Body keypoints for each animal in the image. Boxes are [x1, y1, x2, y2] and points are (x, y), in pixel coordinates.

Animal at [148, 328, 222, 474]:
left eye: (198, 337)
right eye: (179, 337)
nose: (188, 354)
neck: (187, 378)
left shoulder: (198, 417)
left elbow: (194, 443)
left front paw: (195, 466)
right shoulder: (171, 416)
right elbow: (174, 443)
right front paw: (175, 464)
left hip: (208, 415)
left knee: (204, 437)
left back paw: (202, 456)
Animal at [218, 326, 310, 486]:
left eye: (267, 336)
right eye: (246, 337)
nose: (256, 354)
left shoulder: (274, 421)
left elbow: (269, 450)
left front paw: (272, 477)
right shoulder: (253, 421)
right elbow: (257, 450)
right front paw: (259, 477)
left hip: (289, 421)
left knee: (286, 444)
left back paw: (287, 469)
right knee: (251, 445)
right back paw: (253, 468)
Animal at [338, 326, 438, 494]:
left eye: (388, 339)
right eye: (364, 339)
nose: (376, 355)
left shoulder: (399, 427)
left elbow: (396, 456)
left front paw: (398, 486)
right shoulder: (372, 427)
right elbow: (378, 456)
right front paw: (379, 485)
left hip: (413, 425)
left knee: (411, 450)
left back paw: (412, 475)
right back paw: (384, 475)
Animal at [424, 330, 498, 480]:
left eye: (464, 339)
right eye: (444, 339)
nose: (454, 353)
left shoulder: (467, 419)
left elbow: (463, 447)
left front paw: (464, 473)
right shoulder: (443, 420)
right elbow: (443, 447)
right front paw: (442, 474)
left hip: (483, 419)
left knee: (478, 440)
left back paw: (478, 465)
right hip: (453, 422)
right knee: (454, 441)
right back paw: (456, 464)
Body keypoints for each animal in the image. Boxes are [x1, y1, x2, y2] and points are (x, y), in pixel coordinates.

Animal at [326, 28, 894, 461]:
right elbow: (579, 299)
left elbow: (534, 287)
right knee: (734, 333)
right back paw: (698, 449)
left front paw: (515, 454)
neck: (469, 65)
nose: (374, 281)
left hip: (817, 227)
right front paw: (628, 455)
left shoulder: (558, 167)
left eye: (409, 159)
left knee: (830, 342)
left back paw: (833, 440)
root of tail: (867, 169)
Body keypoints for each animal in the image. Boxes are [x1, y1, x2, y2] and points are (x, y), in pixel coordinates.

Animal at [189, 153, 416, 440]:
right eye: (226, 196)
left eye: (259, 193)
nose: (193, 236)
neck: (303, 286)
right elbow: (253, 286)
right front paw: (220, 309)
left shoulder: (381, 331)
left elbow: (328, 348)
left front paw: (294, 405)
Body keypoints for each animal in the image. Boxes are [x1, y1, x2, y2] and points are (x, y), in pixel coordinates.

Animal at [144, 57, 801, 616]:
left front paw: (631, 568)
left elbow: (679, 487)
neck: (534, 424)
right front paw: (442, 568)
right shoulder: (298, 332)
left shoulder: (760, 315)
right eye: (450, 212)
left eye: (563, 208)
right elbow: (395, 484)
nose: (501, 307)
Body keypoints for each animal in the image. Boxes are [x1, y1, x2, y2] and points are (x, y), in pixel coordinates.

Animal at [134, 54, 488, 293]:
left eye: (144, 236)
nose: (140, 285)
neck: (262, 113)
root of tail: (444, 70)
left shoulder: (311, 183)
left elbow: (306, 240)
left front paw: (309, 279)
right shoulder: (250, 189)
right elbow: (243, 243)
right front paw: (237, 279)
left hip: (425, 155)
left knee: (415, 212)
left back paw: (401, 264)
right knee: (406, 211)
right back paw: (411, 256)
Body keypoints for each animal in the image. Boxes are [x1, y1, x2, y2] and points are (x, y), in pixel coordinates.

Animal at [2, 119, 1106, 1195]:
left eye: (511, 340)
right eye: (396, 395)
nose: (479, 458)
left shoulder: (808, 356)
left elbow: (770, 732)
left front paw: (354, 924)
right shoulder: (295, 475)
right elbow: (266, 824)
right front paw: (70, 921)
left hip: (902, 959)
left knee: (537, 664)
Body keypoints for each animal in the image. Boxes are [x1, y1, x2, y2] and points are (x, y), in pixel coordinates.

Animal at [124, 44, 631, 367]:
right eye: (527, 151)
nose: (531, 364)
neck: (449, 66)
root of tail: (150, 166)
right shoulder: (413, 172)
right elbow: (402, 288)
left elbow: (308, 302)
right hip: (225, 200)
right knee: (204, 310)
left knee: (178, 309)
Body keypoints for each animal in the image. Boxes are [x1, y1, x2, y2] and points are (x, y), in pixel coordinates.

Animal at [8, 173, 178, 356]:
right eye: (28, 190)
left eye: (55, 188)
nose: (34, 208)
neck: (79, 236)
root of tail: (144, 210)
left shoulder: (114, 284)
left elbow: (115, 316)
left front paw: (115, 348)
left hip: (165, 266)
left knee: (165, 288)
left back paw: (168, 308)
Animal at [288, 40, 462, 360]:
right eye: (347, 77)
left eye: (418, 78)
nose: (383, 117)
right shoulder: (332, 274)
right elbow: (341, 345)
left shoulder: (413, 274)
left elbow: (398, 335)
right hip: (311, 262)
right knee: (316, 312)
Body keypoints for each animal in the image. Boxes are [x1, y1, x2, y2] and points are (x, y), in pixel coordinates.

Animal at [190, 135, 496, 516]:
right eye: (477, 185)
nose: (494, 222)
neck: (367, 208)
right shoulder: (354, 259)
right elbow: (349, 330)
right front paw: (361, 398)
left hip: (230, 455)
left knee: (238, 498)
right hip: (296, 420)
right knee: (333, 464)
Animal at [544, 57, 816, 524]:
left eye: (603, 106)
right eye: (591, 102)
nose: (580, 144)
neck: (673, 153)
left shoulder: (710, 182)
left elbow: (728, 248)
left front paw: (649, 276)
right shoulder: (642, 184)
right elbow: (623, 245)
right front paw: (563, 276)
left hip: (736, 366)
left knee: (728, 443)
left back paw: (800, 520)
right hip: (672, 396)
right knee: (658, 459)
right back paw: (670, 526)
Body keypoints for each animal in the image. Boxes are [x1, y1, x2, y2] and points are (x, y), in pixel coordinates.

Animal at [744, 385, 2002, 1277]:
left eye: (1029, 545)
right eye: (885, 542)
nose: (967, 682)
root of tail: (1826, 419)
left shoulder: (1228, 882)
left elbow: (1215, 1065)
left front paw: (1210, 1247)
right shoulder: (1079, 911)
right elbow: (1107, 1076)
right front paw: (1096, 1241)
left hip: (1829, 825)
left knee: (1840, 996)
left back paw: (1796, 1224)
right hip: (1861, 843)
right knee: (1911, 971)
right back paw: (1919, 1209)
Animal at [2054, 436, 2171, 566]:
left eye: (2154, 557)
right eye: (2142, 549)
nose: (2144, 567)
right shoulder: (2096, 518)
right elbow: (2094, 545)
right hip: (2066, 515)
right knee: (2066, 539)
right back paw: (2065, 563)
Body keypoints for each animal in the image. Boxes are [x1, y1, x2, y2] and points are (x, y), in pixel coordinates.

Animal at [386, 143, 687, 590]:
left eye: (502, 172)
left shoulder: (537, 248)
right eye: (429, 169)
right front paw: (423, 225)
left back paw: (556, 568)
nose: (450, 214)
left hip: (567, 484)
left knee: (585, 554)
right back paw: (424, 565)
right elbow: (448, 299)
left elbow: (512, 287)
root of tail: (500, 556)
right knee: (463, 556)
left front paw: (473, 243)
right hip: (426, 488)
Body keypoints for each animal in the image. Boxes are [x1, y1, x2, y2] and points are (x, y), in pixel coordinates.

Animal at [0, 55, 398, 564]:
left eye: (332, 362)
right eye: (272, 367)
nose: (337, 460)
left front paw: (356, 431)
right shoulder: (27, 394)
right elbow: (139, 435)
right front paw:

────

- [TASK TO CARRY OUT]: Would you output, from the records above, exactly the run of lines that starts at the line containing "right elbow: (378, 456)" and ends at the line containing "left eye: (563, 208)", and only that run?

- [SOLUTION TO THIS PROBLEM]:
right elbow: (378, 456)
right front paw: (379, 485)
left hip: (413, 425)
left knee: (411, 450)
left back paw: (412, 475)
right back paw: (384, 475)
Animal at [424, 330, 498, 480]:
left eye: (464, 339)
right eye: (444, 339)
nose: (454, 353)
left shoulder: (467, 419)
left elbow: (463, 447)
left front paw: (464, 473)
right shoulder: (443, 420)
right elbow: (443, 447)
right front paw: (442, 474)
left hip: (483, 419)
left knee: (478, 440)
left back paw: (478, 465)
right hip: (453, 422)
right knee: (454, 441)
right back paw: (456, 464)
Body keypoints for each animal in the image. Boxes are [x1, y1, x2, y2] and points are (x, y), in pixel coordinates.

Animal at [326, 28, 894, 461]:
right elbow: (579, 299)
left elbow: (534, 287)
right knee: (734, 333)
right back paw: (698, 449)
left front paw: (515, 454)
neck: (469, 65)
nose: (374, 281)
left hip: (817, 227)
right front paw: (628, 455)
left shoulder: (558, 167)
left eye: (409, 159)
left knee: (830, 342)
left back paw: (833, 440)
root of tail: (867, 169)
Body keypoints for each animal in the image. Boxes are [x1, y1, x2, y2] and points are (x, y), in pixel coordinates.

Animal at [189, 153, 416, 440]:
right eye: (226, 196)
left eye: (259, 193)
nose: (193, 236)
neck: (303, 286)
right elbow: (253, 286)
right front paw: (220, 309)
left shoulder: (381, 331)
left elbow: (328, 348)
left front paw: (294, 405)
Body keypoints for each animal in the image. Boxes are [x1, y1, x2, y2] and points are (x, y), in pixel coordinates.

Animal at [144, 57, 801, 616]:
left front paw: (631, 568)
left elbow: (679, 487)
neck: (534, 424)
right front paw: (442, 568)
right shoulder: (298, 332)
left shoulder: (760, 315)
right eye: (450, 212)
left eye: (563, 208)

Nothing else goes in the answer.